New Jersey Talks Offshore Wind: A ‘Once-In-A-Generation Opportunity’


On Thursday, the New Jersey Board of Public Utilities (NJBPU) convened business stakeholders to advance the state’s offshore wind strategy with an in-state supply chain.

As a major component of Gov. Phil Murphy’s clean energy initiative, offshore wind will help New Jersey reach 100% clean energy by 2050, explains the NJBPU.

The Offshore Wind Supply Chain Networking Event, which took place at Princeton University’s Andlinger Center for Energy and Environment, provided information about the state’s plans for offshore wind, supply chain opportunities, available incentives and workforce development programs. The event was co-sponsored by the New Jersey Economic Development Authority, Department of Environmental Protection and Department of Labor and Workforce Development, as well as several offshore wind-related businesses.
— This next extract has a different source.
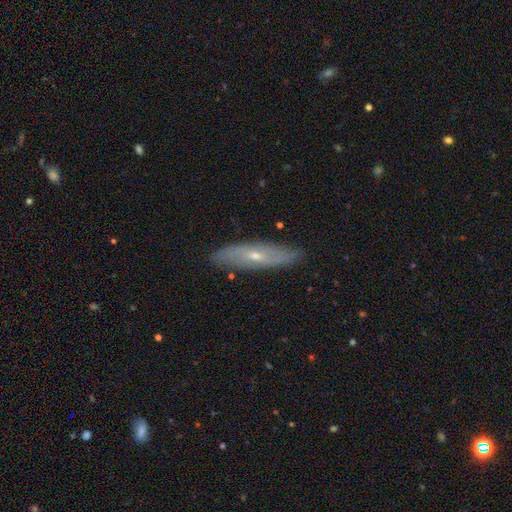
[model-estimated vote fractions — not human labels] featured or disk 61%, smooth 31%, star or artifact 7%. Down the decision tree: edge-on disk — no (52%); merging — none (85%).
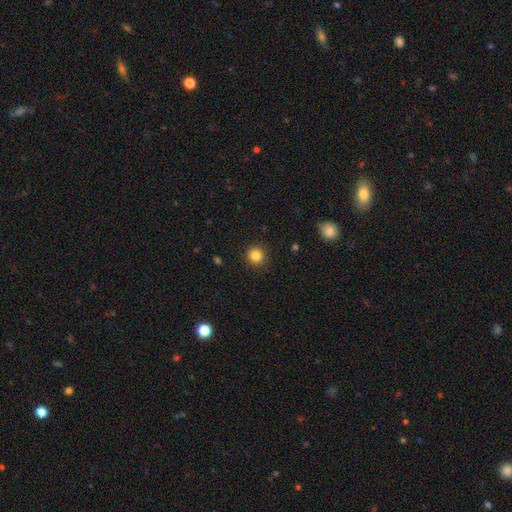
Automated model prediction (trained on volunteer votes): Overall: smooth (84%). How rounded: round (94%). Merging: none (91%).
Emphasizing the economic and environmental benefits of offshore wind, New Jersey opened a solicitation in September for 1,100 MW of offshore wind. The governor has also called on the NJBPU to open additional solicitations for 1,200 MW in 2020 and 2022.

“The networking and collaboration facilitated here is hugely important as we move forward to implement the governor’s offshore wind vision, which includes building the supply chain and creating job opportunities,” said Joseph L. Fiordaliso, president of the NJBPU.
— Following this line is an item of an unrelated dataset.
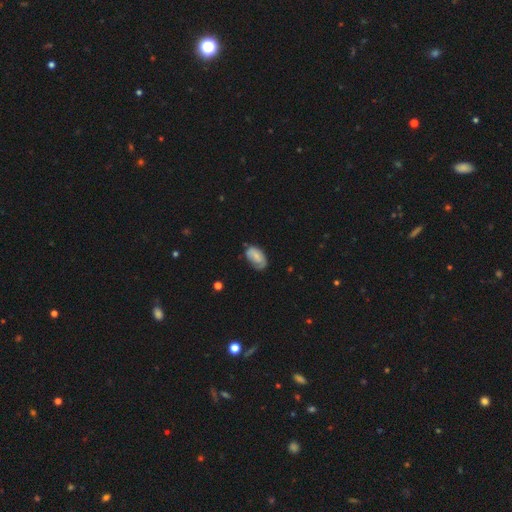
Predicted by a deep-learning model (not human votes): The model was most divided on "merging": none: 52%, minor disturbance: 34%, major disturbance: 12%, merger: 2%. More confident: how rounded — in between (92%); smooth or featured — smooth (62%).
“In addition to the obvious clean energy benefits as we attempt to combat the impacts of climate change, the scale of the solicitation is designed to attract the offshore wind supply chain to New Jersey and to create new jobs and economic activity, all while reducing greenhouse emissions,” he continued.

Tim Sullivan, CEO of the New Jersey Economic Development Authority, provided morning remarks focusing on how the offshore wind solicitation will generate local economic opportunity.

“Offshore wind presents a once-in-a-generation opportunity for new industry development in the state,” said Sullivan. “The NJEDA and its partners across state government are prepared to help position businesses of all sizes to take advantage of this opportunity.”

The New Jersey Department of Environmental Protection, in addition to co-sponsoring the event, remains fully engaged in supporting Murphy’s goal of 3,500 MW of offshore wind by 2030 and transforming New Jersey into a 100% clean energy state by 2050.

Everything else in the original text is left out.